Thank you so much! You explained this really well and with enough detail to answer any followup questions I would've had


----------



## charlieclouser (Jul 8, 2017)

There's also that Akitio box - basically the same as the OWC Thunderbay-Mini, but with a switch on the back to disable the fan (yay!) and also a DisplayPort pass-through / peel-off so you can connect it to a computer, daisy-chain to another Thunderbolt device, AND connect a display right to it. Pretty cool. An interesting alternative to the OWC perhaps? I've never seen one in person though.

https://www.akitio.com/portable-storage/akitio-thunder3-quad-mini


----------



## Silence-is-Golden (Jul 12, 2017)

What are the main differences between multidock 1 and 2?
Is it only the extra thunderbolt port and thunderbolt 1 vs 2?
I cant find enough data on the older multidock.

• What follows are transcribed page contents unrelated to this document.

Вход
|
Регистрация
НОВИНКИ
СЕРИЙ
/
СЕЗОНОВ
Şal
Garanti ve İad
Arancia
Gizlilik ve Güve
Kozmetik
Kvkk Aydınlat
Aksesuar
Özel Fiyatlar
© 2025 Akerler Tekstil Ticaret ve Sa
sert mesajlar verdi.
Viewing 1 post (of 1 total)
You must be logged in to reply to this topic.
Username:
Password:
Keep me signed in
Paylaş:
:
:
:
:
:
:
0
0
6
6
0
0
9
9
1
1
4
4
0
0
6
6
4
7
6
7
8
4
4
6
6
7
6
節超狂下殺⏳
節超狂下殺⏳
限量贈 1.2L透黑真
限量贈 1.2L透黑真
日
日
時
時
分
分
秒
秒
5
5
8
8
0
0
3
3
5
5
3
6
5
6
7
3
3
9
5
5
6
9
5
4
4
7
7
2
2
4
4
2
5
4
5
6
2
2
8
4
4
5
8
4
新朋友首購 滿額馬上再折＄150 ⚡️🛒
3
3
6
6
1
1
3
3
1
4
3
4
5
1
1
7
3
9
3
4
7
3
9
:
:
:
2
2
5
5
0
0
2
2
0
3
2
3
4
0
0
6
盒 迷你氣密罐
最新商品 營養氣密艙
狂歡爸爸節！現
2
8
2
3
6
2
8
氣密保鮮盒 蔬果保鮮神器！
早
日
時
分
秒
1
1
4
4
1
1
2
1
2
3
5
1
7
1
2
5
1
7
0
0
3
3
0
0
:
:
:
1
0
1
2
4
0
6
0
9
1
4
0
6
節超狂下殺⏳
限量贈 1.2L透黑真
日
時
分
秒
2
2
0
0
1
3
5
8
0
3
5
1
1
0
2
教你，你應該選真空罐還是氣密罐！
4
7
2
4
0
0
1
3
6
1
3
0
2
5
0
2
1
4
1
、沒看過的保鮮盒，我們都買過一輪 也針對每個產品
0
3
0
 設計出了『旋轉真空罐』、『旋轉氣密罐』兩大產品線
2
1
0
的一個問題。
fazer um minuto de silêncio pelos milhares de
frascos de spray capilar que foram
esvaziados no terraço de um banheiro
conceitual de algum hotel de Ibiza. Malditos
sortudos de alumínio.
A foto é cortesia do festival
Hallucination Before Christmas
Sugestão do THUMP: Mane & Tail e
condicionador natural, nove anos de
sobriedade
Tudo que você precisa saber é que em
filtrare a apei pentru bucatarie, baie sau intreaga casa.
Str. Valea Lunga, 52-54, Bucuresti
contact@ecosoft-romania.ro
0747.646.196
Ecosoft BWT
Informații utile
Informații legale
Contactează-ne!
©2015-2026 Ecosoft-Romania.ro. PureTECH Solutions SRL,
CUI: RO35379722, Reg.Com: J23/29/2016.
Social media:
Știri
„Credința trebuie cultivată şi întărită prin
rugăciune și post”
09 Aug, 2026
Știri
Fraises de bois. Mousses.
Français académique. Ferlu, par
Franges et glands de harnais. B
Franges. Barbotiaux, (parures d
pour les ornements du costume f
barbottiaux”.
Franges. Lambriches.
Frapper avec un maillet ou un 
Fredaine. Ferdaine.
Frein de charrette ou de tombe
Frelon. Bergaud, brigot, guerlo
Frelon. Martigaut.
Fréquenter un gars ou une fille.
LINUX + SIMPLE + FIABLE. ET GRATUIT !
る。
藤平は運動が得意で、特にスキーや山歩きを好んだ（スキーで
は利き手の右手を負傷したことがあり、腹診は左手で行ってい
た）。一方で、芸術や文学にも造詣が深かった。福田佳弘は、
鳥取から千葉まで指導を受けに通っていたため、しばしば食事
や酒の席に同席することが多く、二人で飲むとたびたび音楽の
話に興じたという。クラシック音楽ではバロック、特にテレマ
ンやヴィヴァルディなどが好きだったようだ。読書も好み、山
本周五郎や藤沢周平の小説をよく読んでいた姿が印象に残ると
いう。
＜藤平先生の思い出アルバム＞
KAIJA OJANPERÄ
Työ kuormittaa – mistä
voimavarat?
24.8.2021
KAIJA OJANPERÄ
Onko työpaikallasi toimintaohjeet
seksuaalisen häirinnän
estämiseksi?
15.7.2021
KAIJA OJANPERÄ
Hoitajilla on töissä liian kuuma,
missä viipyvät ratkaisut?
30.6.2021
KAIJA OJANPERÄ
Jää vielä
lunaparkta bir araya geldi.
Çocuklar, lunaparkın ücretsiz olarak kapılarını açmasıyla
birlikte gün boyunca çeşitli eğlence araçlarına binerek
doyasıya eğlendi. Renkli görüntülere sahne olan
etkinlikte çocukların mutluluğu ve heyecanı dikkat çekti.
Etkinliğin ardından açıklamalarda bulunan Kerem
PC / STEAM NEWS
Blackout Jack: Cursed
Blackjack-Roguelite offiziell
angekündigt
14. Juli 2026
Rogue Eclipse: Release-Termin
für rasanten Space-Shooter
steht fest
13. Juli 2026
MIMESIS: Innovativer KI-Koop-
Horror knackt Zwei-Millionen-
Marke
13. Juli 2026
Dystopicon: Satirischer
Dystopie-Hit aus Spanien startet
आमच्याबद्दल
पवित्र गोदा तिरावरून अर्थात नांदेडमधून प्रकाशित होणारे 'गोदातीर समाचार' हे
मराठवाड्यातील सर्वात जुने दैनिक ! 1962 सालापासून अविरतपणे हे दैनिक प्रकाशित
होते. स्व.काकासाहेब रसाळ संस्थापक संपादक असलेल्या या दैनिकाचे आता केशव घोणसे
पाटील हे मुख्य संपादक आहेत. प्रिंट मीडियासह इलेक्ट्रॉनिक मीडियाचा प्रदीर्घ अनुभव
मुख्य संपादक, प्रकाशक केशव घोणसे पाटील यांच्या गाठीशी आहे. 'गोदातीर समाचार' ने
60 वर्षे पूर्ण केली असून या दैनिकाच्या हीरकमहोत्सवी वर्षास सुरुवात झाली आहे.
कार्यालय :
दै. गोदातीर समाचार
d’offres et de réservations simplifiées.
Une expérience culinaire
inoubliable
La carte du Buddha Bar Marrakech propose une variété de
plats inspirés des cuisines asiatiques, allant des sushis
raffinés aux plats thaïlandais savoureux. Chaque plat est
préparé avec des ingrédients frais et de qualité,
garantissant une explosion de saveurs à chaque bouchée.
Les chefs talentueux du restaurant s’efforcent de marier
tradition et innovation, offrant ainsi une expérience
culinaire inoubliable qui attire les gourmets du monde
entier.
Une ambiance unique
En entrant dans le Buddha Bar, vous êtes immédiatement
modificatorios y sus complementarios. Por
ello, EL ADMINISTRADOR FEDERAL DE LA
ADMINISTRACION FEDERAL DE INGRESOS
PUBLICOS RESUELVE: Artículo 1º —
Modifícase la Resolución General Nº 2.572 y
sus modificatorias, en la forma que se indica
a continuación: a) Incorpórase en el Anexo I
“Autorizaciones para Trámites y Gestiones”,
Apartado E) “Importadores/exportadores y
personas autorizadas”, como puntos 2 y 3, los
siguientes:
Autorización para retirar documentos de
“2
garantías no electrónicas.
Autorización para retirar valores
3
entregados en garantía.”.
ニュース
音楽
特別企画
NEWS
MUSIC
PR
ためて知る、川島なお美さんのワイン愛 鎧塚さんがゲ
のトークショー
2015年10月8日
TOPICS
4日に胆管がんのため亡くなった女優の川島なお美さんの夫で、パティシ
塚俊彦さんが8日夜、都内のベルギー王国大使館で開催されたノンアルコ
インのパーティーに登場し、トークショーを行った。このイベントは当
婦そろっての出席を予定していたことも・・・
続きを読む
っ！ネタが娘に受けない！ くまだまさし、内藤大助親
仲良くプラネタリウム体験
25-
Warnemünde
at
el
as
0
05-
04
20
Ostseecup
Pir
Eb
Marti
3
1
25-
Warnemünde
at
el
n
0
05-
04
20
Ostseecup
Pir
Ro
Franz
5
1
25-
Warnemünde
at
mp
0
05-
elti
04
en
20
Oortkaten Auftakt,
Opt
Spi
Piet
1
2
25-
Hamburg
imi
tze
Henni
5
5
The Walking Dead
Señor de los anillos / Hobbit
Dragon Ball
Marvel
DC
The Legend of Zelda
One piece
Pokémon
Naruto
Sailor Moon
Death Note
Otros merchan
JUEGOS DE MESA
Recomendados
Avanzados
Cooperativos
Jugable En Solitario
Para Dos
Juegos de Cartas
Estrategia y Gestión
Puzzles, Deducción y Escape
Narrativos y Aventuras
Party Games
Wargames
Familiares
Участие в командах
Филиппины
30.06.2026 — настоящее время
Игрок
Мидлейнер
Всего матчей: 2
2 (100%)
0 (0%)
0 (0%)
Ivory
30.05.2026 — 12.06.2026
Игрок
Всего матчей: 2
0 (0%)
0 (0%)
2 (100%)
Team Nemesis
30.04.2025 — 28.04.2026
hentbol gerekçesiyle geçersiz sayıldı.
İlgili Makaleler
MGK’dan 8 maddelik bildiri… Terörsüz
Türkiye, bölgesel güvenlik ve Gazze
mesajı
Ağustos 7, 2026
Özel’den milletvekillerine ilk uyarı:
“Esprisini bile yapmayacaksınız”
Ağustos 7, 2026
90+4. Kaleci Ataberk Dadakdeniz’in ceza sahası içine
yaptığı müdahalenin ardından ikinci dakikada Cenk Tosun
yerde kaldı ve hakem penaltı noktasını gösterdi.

Addition to OP's considerations: I use Angelbird SSD's work for Mac.
VSL recommended.


----------



## synthpunk (Jul 12, 2017)

The first Multidock only had speeds of up to SATA 2 standards.



Silence-is-Golden said:


> What are the main differences between multidock 1 and 2?
> Is it only the extra thunderbolt port and thunderbolt 1 vs 2?
> I cant find enough data on the older multidock.
> 
> ...


----------



## Silence-is-Golden (Jul 12, 2017)

Thanks synthpunk


synthpunk said:


> The first Multidock only had speeds of up to SATA 2 standards.


----------